§ **Problem to solve**:
Copy the listing below verbatim, leaving out the pictures.

-- Opening Marker --

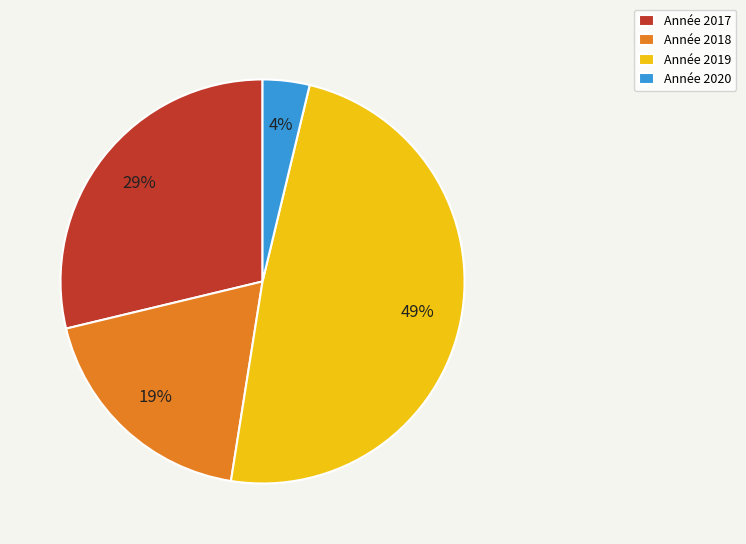

Which category has the biggest portion of the pie?

Année 2019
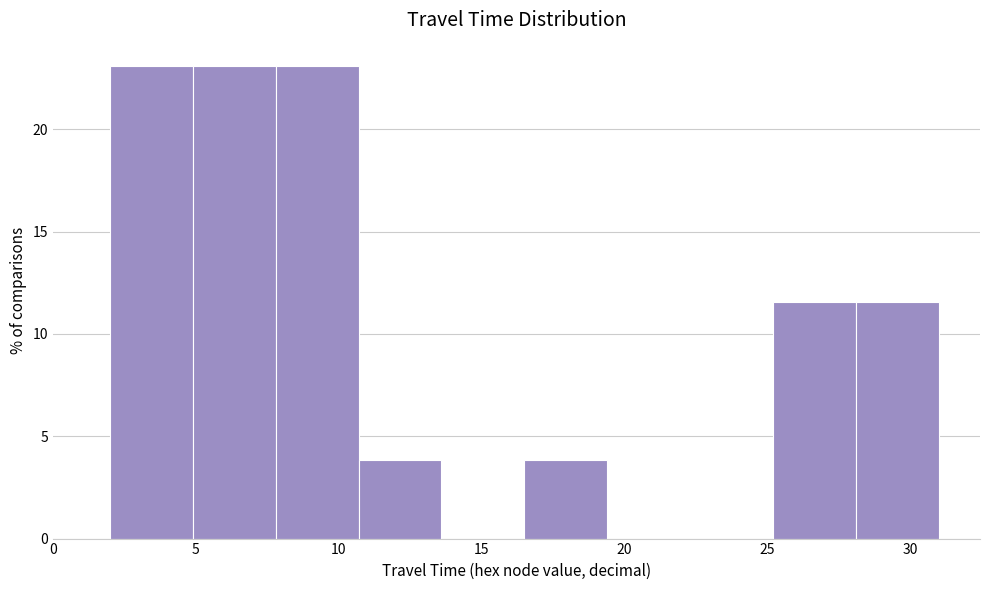

Reading left to right, list every bar in this chart as the range it spans on the x-axis followed by its height. Neither the bar edges nor the heights are printed on the chart, so give them approximately, as read against the axes.

2.0 to 4.9: 23.0
4.9 to 7.8: 23.0
7.8 to 10.7: 23.0
10.7 to 13.6: 4.0
13.6 to 16.5: 0
16.5 to 19.4: 4.0
19.4 to 22.3: 0
22.3 to 25.2: 0
25.2 to 28.1: 11.5
28.1 to 31.0: 11.5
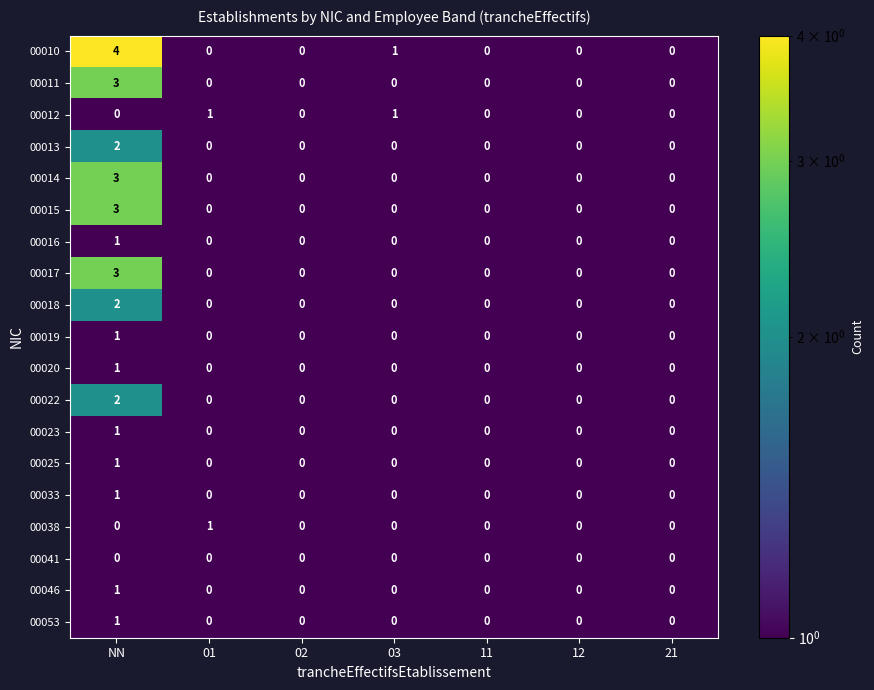

What is the greatest value displayed?

4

-- Closing Marker --

§ **Response**:
Which category has the biggest portion of the pie?

Année 2019

Reading left to right, list every bar in this chart as the range it spans on the x-axis followed by its height. Neither the bar edges nor the heights are printed on the chart, so give them approximately, as read against the axes.

2.0 to 4.9: 23.0
4.9 to 7.8: 23.0
7.8 to 10.7: 23.0
10.7 to 13.6: 4.0
13.6 to 16.5: 0
16.5 to 19.4: 4.0
19.4 to 22.3: 0
22.3 to 25.2: 0
25.2 to 28.1: 11.5
28.1 to 31.0: 11.5

What is the greatest value displayed?

4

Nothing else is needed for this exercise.